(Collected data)
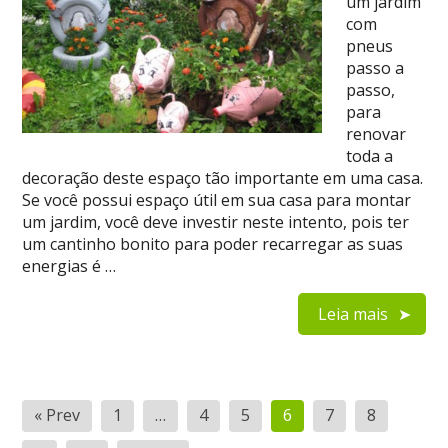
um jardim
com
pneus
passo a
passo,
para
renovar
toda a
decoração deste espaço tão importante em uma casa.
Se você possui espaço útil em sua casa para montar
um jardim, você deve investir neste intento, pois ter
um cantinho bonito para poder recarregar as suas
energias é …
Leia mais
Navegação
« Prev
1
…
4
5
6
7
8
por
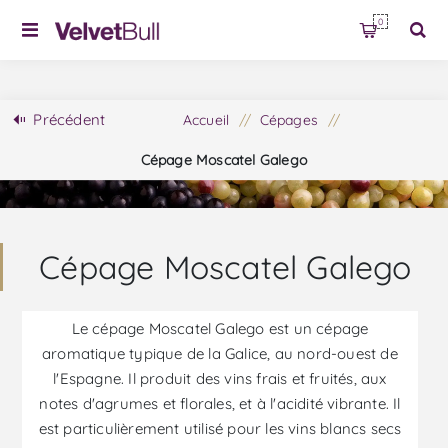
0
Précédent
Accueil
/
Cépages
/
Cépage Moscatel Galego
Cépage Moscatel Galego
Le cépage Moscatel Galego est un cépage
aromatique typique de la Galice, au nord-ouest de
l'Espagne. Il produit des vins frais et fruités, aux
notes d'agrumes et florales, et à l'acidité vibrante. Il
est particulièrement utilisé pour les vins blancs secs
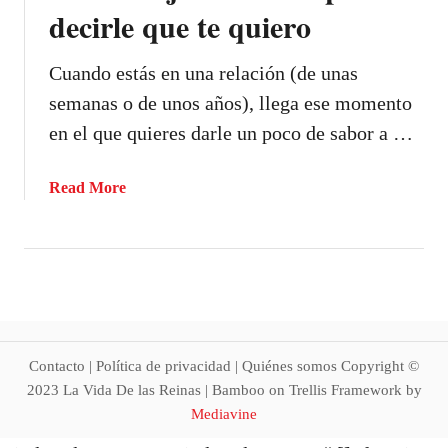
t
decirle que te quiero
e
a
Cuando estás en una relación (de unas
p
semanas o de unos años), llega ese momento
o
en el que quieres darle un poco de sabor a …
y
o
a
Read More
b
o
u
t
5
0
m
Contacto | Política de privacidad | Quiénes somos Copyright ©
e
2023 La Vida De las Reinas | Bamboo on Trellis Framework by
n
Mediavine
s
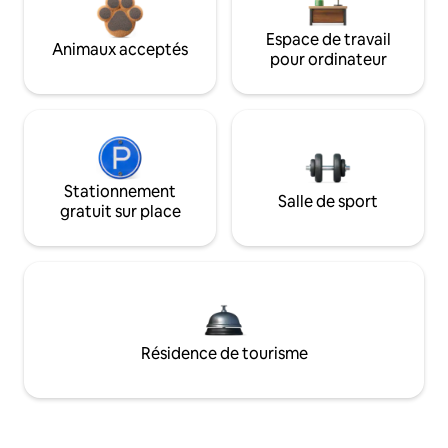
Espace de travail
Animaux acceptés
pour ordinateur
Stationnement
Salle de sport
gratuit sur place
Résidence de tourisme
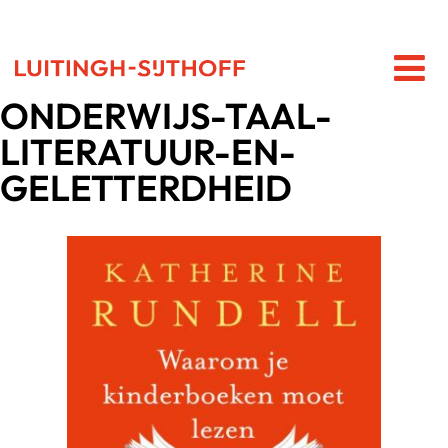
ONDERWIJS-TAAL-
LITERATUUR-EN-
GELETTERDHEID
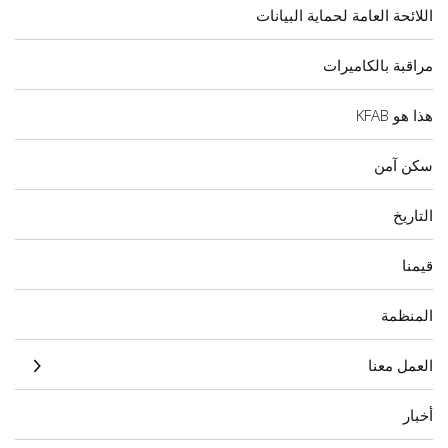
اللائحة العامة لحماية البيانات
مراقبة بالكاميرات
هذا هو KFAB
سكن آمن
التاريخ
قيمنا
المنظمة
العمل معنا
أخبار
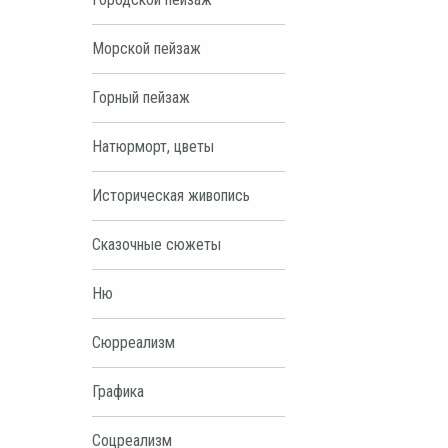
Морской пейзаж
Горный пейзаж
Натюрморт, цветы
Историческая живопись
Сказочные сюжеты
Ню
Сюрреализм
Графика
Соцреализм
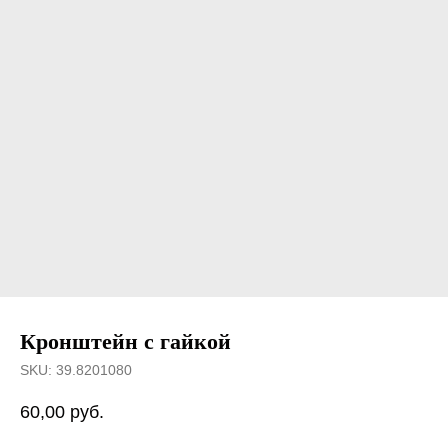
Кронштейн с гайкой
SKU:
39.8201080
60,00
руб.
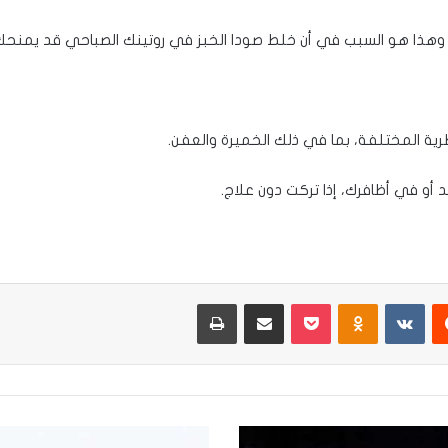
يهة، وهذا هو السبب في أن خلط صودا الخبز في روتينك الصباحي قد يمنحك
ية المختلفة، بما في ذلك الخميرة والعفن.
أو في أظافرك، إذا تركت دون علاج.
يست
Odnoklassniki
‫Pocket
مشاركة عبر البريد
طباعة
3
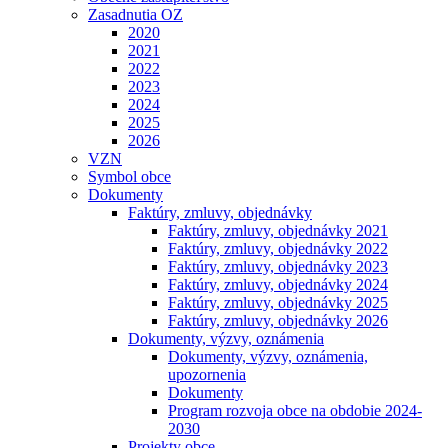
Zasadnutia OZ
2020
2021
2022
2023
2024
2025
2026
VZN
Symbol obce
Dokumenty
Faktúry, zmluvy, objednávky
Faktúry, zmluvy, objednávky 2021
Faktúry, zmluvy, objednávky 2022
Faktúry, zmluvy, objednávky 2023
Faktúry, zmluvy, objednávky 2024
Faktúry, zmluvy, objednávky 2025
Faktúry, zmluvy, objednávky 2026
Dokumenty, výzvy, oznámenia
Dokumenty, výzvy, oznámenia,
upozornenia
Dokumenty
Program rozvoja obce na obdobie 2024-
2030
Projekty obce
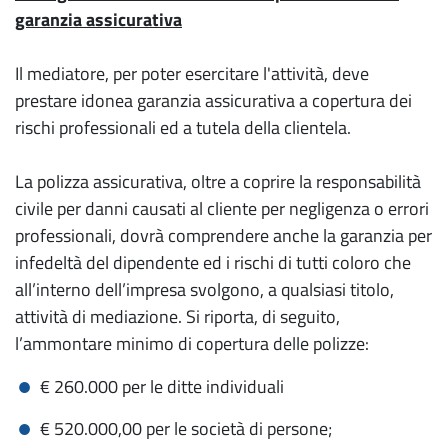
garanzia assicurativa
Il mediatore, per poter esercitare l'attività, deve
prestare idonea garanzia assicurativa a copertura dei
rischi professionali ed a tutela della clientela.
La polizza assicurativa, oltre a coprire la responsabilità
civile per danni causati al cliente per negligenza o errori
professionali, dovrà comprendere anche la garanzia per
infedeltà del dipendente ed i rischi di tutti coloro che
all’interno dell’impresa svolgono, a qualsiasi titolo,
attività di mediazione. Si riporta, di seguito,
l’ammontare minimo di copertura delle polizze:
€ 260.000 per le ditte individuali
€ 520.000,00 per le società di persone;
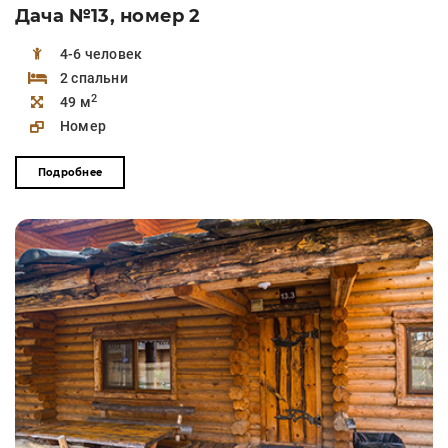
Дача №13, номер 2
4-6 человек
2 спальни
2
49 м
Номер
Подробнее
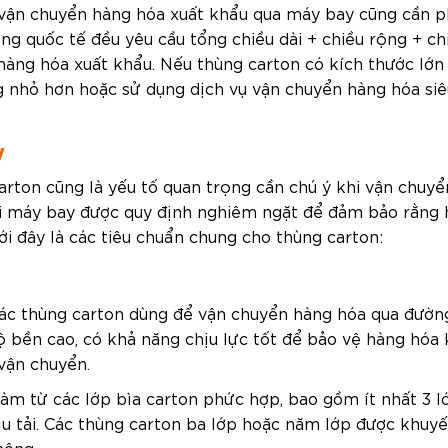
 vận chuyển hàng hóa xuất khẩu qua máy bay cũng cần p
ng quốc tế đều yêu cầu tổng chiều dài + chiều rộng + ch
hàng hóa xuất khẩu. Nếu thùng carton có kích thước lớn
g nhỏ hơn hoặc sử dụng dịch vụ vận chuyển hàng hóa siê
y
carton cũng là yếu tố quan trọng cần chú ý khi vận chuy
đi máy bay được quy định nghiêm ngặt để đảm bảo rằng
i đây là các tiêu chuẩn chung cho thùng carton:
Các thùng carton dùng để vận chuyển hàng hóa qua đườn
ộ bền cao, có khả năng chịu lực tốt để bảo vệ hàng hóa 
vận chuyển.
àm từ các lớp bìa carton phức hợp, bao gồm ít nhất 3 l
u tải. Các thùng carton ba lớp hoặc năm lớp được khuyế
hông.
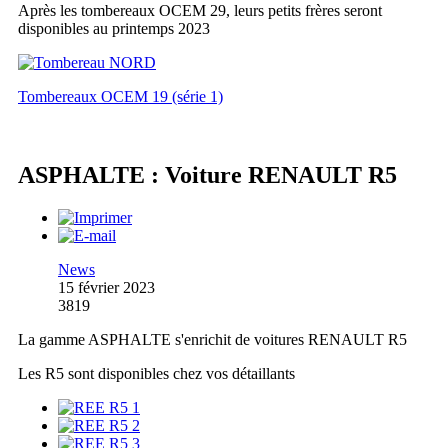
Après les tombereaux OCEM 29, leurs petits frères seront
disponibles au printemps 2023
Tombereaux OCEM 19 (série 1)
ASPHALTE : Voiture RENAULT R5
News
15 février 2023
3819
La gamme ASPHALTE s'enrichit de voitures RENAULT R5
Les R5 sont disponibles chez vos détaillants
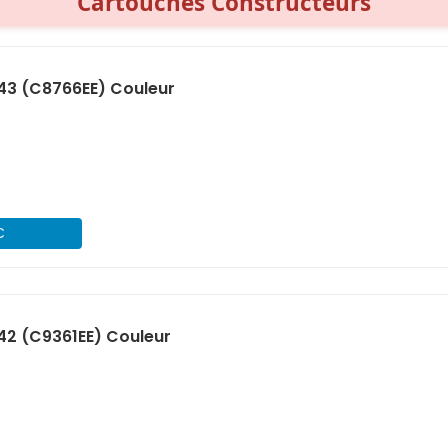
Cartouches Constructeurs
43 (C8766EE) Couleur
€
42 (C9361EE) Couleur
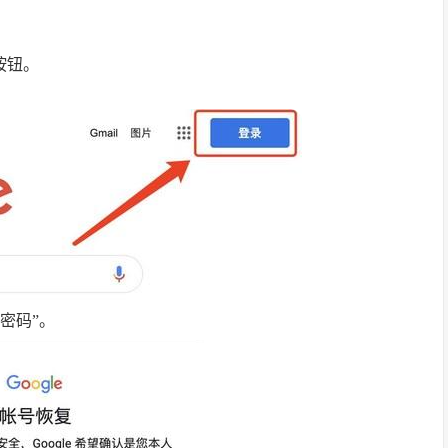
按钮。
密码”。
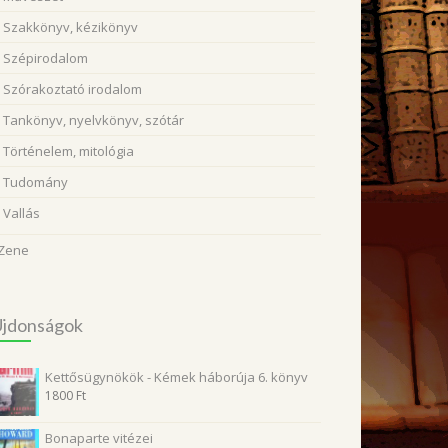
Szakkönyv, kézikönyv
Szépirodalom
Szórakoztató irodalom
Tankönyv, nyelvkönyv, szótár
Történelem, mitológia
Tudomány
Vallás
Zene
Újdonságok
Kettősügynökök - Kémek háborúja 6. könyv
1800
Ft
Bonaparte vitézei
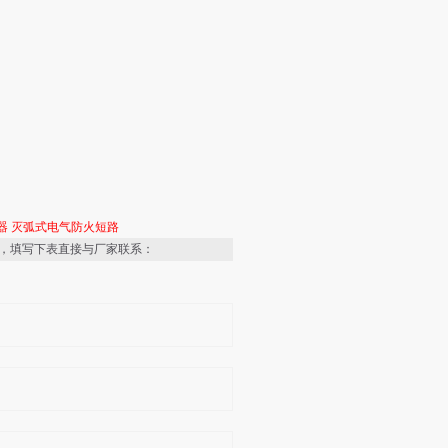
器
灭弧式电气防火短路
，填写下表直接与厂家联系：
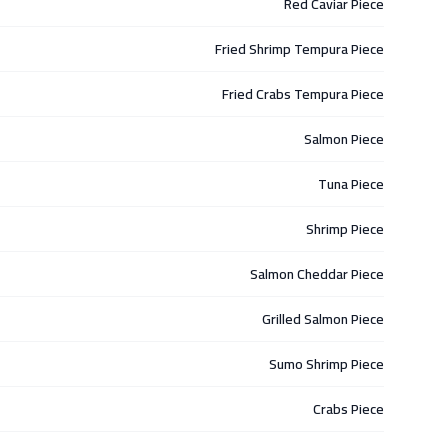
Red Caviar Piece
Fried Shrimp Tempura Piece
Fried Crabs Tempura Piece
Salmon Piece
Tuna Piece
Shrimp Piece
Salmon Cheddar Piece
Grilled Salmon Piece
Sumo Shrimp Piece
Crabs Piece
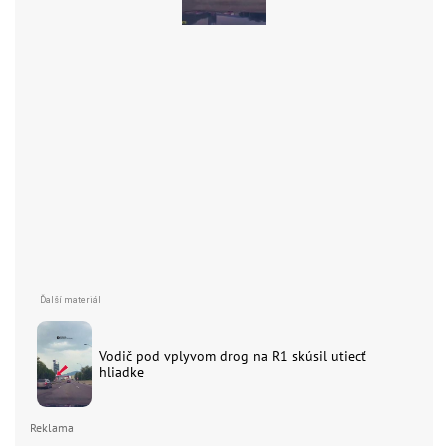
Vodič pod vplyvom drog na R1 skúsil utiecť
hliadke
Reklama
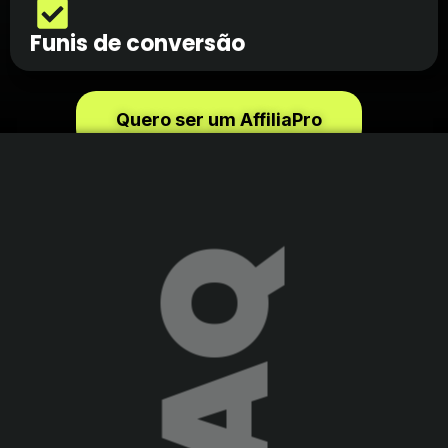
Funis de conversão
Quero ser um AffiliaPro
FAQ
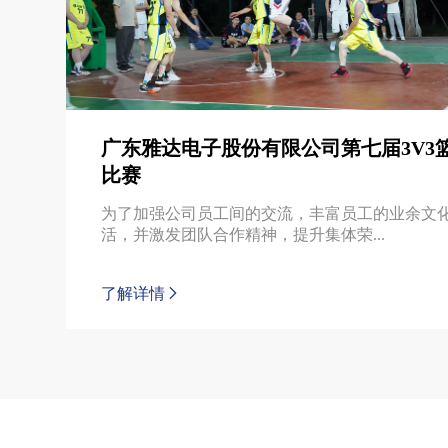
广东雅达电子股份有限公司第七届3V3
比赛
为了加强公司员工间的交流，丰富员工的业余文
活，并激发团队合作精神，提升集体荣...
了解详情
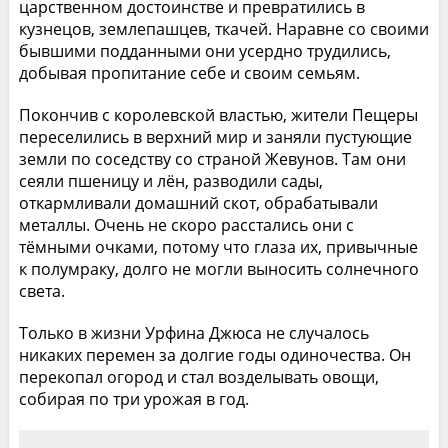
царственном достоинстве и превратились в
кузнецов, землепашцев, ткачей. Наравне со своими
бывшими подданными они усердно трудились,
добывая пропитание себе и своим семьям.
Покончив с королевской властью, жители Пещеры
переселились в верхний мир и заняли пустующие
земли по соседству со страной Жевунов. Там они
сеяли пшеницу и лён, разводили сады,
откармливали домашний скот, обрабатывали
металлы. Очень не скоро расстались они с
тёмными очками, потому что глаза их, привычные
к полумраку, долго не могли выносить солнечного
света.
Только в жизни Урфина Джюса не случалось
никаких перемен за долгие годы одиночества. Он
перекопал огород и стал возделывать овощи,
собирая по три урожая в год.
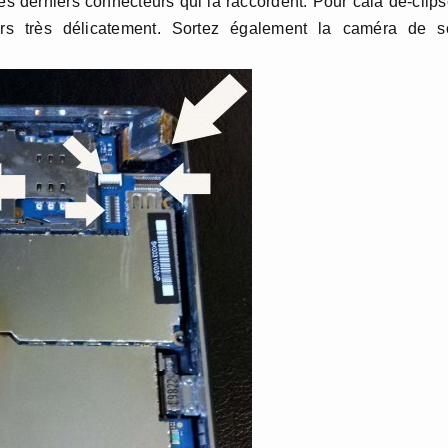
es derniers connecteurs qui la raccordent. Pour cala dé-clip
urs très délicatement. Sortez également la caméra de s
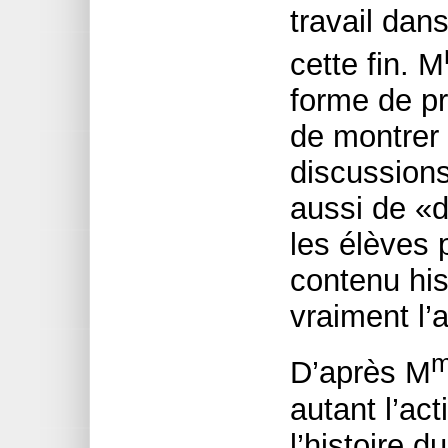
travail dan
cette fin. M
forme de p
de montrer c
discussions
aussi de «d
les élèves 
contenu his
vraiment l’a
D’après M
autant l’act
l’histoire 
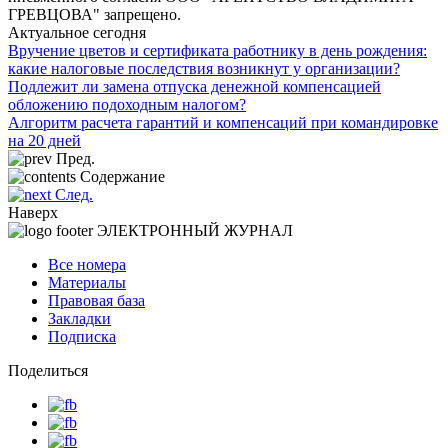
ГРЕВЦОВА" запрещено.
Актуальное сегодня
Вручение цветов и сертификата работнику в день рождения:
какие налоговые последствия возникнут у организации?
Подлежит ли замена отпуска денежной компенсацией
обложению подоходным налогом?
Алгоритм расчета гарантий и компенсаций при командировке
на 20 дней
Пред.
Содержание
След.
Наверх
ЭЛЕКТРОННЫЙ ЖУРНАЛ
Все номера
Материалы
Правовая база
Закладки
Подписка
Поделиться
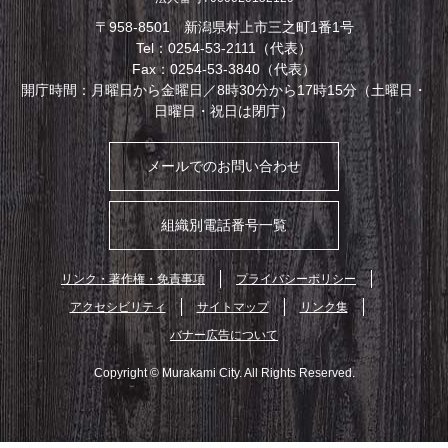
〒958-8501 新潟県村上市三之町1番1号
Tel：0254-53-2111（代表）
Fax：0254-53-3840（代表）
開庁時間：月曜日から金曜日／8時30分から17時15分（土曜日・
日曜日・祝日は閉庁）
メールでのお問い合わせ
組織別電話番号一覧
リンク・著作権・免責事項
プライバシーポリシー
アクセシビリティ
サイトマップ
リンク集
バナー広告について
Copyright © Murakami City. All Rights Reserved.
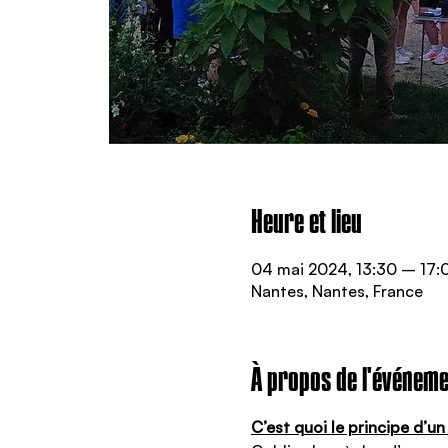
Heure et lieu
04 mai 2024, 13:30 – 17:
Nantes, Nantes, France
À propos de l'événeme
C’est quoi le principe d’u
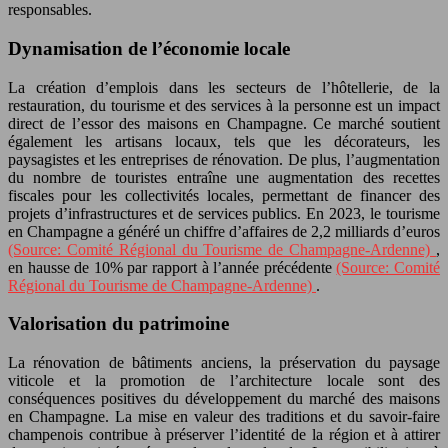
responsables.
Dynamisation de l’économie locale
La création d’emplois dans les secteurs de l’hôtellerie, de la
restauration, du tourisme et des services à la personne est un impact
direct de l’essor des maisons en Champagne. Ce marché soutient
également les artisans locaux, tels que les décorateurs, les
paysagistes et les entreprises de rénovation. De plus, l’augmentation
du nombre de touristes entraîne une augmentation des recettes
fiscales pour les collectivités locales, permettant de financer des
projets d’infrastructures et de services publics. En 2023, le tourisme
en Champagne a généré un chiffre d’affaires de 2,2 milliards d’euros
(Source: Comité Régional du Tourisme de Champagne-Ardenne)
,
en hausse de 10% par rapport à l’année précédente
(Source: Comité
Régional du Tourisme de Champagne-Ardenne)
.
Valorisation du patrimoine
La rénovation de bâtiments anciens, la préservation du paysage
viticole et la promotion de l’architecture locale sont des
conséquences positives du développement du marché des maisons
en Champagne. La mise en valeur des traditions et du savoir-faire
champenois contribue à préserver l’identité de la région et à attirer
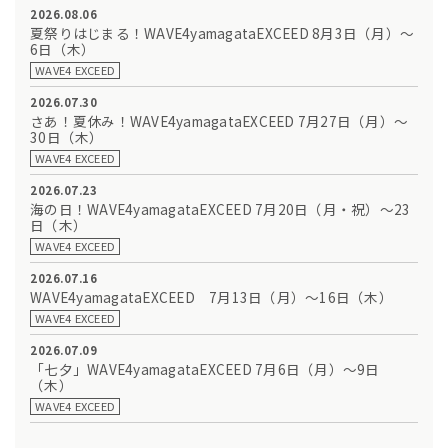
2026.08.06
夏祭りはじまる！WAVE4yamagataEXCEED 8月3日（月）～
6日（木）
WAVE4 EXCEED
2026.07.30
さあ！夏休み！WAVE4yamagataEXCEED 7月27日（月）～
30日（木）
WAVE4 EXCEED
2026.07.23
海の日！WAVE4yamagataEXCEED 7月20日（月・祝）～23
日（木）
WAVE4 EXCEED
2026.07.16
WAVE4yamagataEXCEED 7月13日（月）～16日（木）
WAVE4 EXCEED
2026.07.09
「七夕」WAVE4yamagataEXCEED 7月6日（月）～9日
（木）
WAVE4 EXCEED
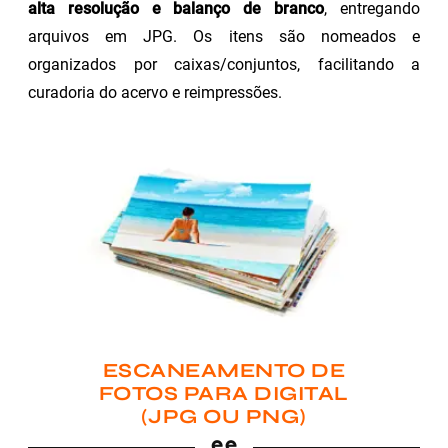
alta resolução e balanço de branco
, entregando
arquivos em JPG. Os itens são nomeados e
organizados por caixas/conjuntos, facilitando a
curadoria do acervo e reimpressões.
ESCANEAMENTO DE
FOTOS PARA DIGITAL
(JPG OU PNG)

> Requirement:
Show all lines in the entries above where the string "maisons" appears.

> Exercise response:
direct de l’essor des maisons en Champagne. Ce marché soutient
conséquences positives du développement du marché des maisons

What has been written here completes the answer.